Problem statement: Identify every line below that contains the string "mmHg" and copy each such line in full. The match is case-sensitive.

=== Begin Enclosure ===

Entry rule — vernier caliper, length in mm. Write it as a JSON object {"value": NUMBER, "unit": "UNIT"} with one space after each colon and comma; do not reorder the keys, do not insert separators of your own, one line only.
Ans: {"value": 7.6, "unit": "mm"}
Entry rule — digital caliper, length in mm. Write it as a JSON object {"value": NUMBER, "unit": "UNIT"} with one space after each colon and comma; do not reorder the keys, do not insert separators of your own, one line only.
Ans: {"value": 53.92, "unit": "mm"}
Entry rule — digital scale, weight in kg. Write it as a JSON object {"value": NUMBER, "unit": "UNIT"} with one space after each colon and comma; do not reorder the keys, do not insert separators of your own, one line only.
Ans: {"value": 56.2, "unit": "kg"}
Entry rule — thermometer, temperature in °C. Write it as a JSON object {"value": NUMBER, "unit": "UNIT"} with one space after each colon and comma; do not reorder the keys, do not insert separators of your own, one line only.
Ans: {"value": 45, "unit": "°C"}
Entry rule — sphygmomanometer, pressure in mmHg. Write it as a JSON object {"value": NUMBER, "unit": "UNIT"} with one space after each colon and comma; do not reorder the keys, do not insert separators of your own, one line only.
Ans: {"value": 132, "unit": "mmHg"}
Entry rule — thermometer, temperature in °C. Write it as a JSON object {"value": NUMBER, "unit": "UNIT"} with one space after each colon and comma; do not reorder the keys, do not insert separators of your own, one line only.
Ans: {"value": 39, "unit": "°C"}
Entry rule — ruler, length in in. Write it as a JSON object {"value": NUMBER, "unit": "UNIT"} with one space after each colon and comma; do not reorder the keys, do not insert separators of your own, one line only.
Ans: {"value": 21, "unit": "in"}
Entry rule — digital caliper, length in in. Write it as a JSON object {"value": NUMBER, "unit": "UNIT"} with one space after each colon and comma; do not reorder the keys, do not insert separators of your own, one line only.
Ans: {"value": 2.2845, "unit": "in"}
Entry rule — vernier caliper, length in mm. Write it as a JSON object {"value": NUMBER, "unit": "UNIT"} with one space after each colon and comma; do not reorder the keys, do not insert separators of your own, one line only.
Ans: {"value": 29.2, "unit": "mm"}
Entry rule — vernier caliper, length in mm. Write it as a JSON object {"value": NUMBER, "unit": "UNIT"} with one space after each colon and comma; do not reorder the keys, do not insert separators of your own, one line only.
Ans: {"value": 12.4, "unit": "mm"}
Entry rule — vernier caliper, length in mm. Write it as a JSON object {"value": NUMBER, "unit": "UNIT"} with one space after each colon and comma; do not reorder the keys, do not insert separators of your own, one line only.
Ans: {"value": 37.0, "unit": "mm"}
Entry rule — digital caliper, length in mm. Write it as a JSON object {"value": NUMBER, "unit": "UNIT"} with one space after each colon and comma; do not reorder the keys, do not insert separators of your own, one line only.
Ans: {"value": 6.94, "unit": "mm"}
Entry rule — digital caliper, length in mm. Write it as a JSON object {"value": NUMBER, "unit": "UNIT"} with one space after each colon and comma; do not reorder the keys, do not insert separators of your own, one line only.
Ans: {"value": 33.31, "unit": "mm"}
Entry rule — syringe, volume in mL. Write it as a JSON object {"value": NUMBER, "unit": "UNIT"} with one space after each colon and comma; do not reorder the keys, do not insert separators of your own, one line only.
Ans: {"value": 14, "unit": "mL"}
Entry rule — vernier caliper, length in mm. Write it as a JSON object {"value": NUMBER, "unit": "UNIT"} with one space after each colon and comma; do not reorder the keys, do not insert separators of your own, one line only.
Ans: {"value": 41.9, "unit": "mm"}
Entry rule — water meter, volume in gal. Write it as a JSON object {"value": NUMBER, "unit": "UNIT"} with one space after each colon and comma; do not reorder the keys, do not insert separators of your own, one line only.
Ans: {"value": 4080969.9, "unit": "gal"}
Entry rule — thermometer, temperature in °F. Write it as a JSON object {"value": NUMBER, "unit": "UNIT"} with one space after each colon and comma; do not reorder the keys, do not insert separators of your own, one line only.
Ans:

=== End Enclosure ===

Answer space:
Entry rule — sphygmomanometer, pressure in mmHg. Write it as a JSON object {"value": NUMBER, "unit": "UNIT"} with one space after each colon and comma; do not reorder the keys, do not insert separators of your own, one line only.
Ans: {"value": 132, "unit": "mmHg"}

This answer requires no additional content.